Before the CPI report, “there was some whispering that we might actually see a rate hike,” said Jeff Weniger, head of equity strategy at WisdomTree Inc., a New York asset management firm.

But fears about the potential fallout that Trump’s policies could have on inflation remain a concern. Fed officials on Wednesday noted heightened uncertainty in the coming months as they await a first glimpse of the incoming administration’s policies, even as they said Wednesday’s data showed inflation was continuing to ease.

Following the CPI report, Rick Rieder, BlackRock’s chief investment officer of global fixed income, said progress on inflation “may be slow and uneven, not least due to the great uncertainties that face the economy with fiscal policy changes coming over the next year.”

For example, Rieder said in emailed comments, changes to the tariffs and trade regime “do hold the potential to increase core goods inflation for a time.”

As the market remains data dependent, volatility could become more common.
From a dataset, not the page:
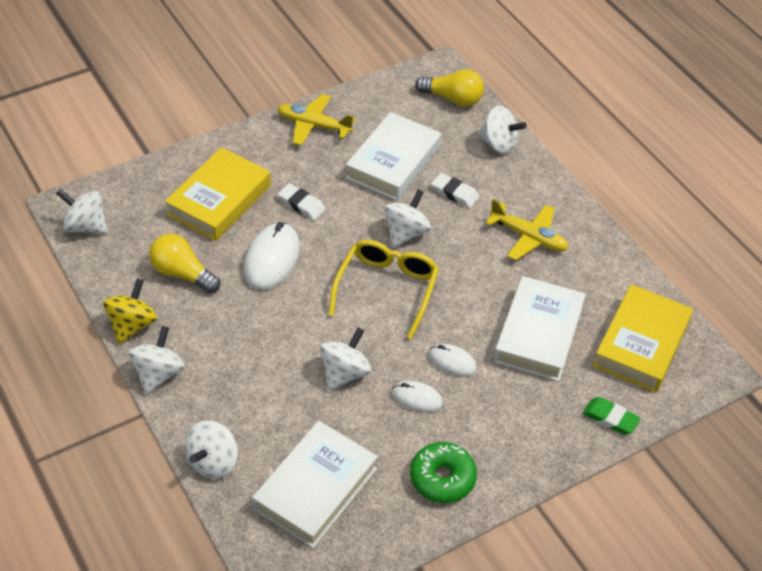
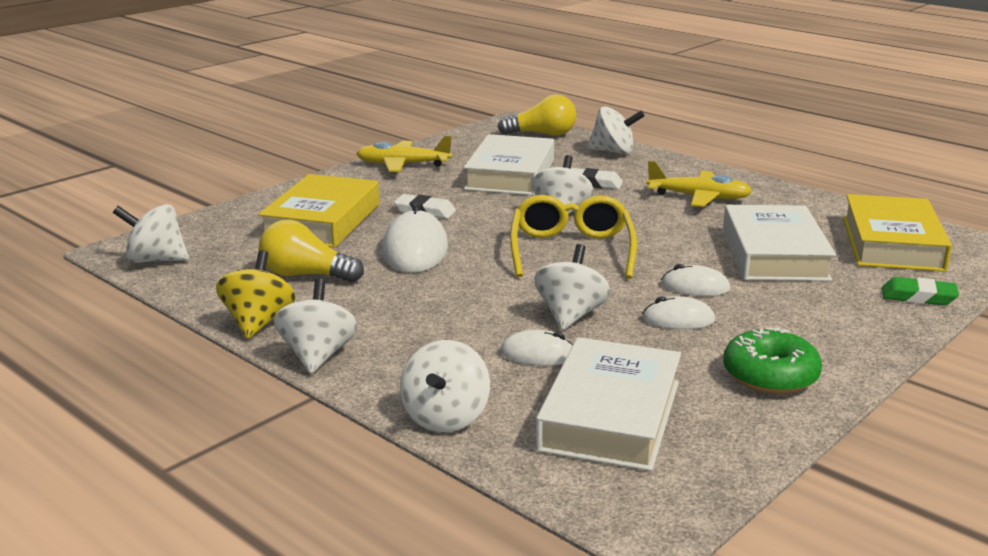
camera: 15 degrees left, 25 degrees down
none -> white mouse [500,329,573,366]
Kevin Flanagan, head of fixed income strategy at WisdomTree, expects that moves of 10 to 15 basis points daily for the 10-year Treasury could become the new norm.

Following the data, traders of interest-rate futures still projected the Fed waiting until June to deliver its next rate cut. But now they are pricing about even odds the central bank will follow with a second rate cut by year’s end. Before the report, markets reflected bets on only a single cut in 2025.

Tina Adatia, head of fixed income client portfolio management for Goldman Sachs Asset Management, said in a note to clients that the CPI data strengthens arguments for further cuts but “the Fed has scope to be patient.”

“More good inflation data will be required for the Fed to deliver further easing,” Adatia said.